6. Contractor Financing
Some roofing companies can offer financing. How? They usually partner with a lender to offer their customers loans to help pay for their roofing projects. The loans are typically unsecured personal loans. Their qualifications, approval timeline and interest rates will be similar to what you’d expect for personal loans.
✅Special deals and promotional rates
Whether the roofer’s loan is a personal loan or a credit card, they sometimes have a low introductory promotional rate. If you can pay off the loan during the introductory period, it can be a cheap way to borrow money for your roof.
✅No equity required
You don’t need to tap into your home’s equity to qualify for in-house roofer financing.
⛔Higher interest rates
Roofing companies are often offering customers repackaged personal loans. Personal loans typically have higher interest rates than home equity loans, HELOCs or cash-out refinances.
⛔Not all contractors offer financing
Your choices for a roofer may be limited because not all contractors or home improvement companies offer in-house financing.
7. Credit Cards
You can use your credit card to finance your roof project. But before you swipe, you should only consider this route if you have (or are planning to apply for) a new card with a low introductory rate and plan on paying off the loan during the introductory period.

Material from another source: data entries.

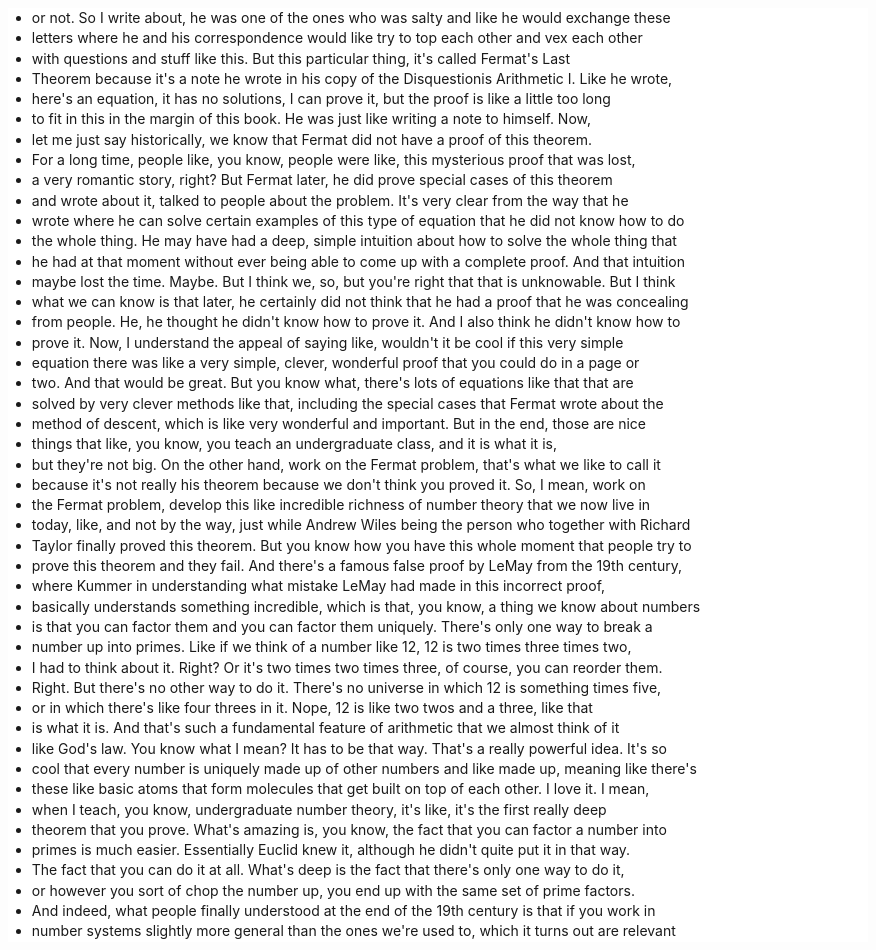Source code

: *  or not. So I write about, he was one of the ones who was salty and like he would exchange these
*  letters where he and his correspondence would like try to top each other and vex each other
*  with questions and stuff like this. But this particular thing, it's called Fermat's Last
*  Theorem because it's a note he wrote in his copy of the Disquestionis Arithmetic I. Like he wrote,
*  here's an equation, it has no solutions, I can prove it, but the proof is like a little too long
*  to fit in this in the margin of this book. He was just like writing a note to himself. Now,
*  let me just say historically, we know that Fermat did not have a proof of this theorem.
*  For a long time, people like, you know, people were like, this mysterious proof that was lost,
*  a very romantic story, right? But Fermat later, he did prove special cases of this theorem
*  and wrote about it, talked to people about the problem. It's very clear from the way that he
*  wrote where he can solve certain examples of this type of equation that he did not know how to do
*  the whole thing. He may have had a deep, simple intuition about how to solve the whole thing that
*  he had at that moment without ever being able to come up with a complete proof. And that intuition
*  maybe lost the time. Maybe. But I think we, so, but you're right that that is unknowable. But I think
*  what we can know is that later, he certainly did not think that he had a proof that he was concealing
*  from people. He, he thought he didn't know how to prove it. And I also think he didn't know how to
*  prove it. Now, I understand the appeal of saying like, wouldn't it be cool if this very simple
*  equation there was like a very simple, clever, wonderful proof that you could do in a page or
*  two. And that would be great. But you know what, there's lots of equations like that that are
*  solved by very clever methods like that, including the special cases that Fermat wrote about the
*  method of descent, which is like very wonderful and important. But in the end, those are nice
*  things that like, you know, you teach an undergraduate class, and it is what it is,
*  but they're not big. On the other hand, work on the Fermat problem, that's what we like to call it
*  because it's not really his theorem because we don't think you proved it. So, I mean, work on
*  the Fermat problem, develop this like incredible richness of number theory that we now live in
*  today, like, and not by the way, just while Andrew Wiles being the person who together with Richard
*  Taylor finally proved this theorem. But you know how you have this whole moment that people try to
*  prove this theorem and they fail. And there's a famous false proof by LeMay from the 19th century,
*  where Kummer in understanding what mistake LeMay had made in this incorrect proof,
*  basically understands something incredible, which is that, you know, a thing we know about numbers
*  is that you can factor them and you can factor them uniquely. There's only one way to break a
*  number up into primes. Like if we think of a number like 12, 12 is two times three times two,
*  I had to think about it. Right? Or it's two times two times three, of course, you can reorder them.
*  Right. But there's no other way to do it. There's no universe in which 12 is something times five,
*  or in which there's like four threes in it. Nope, 12 is like two twos and a three, like that
*  is what it is. And that's such a fundamental feature of arithmetic that we almost think of it
*  like God's law. You know what I mean? It has to be that way. That's a really powerful idea. It's so
*  cool that every number is uniquely made up of other numbers and like made up, meaning like there's
*  these like basic atoms that form molecules that get built on top of each other. I love it. I mean,
*  when I teach, you know, undergraduate number theory, it's like, it's the first really deep
*  theorem that you prove. What's amazing is, you know, the fact that you can factor a number into
*  primes is much easier. Essentially Euclid knew it, although he didn't quite put it in that way.
*  The fact that you can do it at all. What's deep is the fact that there's only one way to do it,
*  or however you sort of chop the number up, you end up with the same set of prime factors.
*  And indeed, what people finally understood at the end of the 19th century is that if you work in
*  number systems slightly more general than the ones we're used to, which it turns out are relevant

Otherwise, you’ll likely have a large balance on your card. The balance may incur late fees and rack up interest charges. And any missed payments will damage your credit score.
Qualifying for a credit card will mostly depend on your credit history and income.
✅0% APR
Finding a credit card with a 0% APR introductory rate and paying off the balance during the introductory period is like getting free money. You can finance your roof without spending a dime on interest.
✅Multiple credit card issuer options
There are tons of credit card options out there. Can you find one with a 0% or low introductory rate and reward points? If so, it’s almost as if the credit card company is paying you to finance your roof project.
⛔Paying high interest rates
Credit cards usually have high interest rates. Remember, several loans could be a better option if you won’t be able to pay the card balance off right away.
⛔Requires a large credit limit
Roof repair and replacement can get expensive. Your card’s credit limit may not be high enough to pay the entire bill.
How To Choose Your Best Roof Loan
Now that you’ve reviewed some roofing loan options, how do you pick the best one? We’ve got some tips to help you:
- Review your homeowners insurance policy or home warranty: Your policy or warranty may cover roof damage. If that’s the case, you may not need to borrow as much money.
- Know your budget: Make sure you know how much your roof project will cost. You don’t want to underestimate and not have enough money to pay your contractor.
- Shop around for multiple estimates: Get a few cost estimates from different roofing companies. Vet each contractor you’re interested in to make sure they run a reputable business.
Raise the Roof ’Cuz You’ve Got Options
Replacing or repairing your roof is a big deal – financially or otherwise. Fortunately, there are plenty of ways to pay for it. Should you get a personal loan, use a credit card or apply for a government-backed loan? Review your financing options so you can be confident your choice will cover your needs.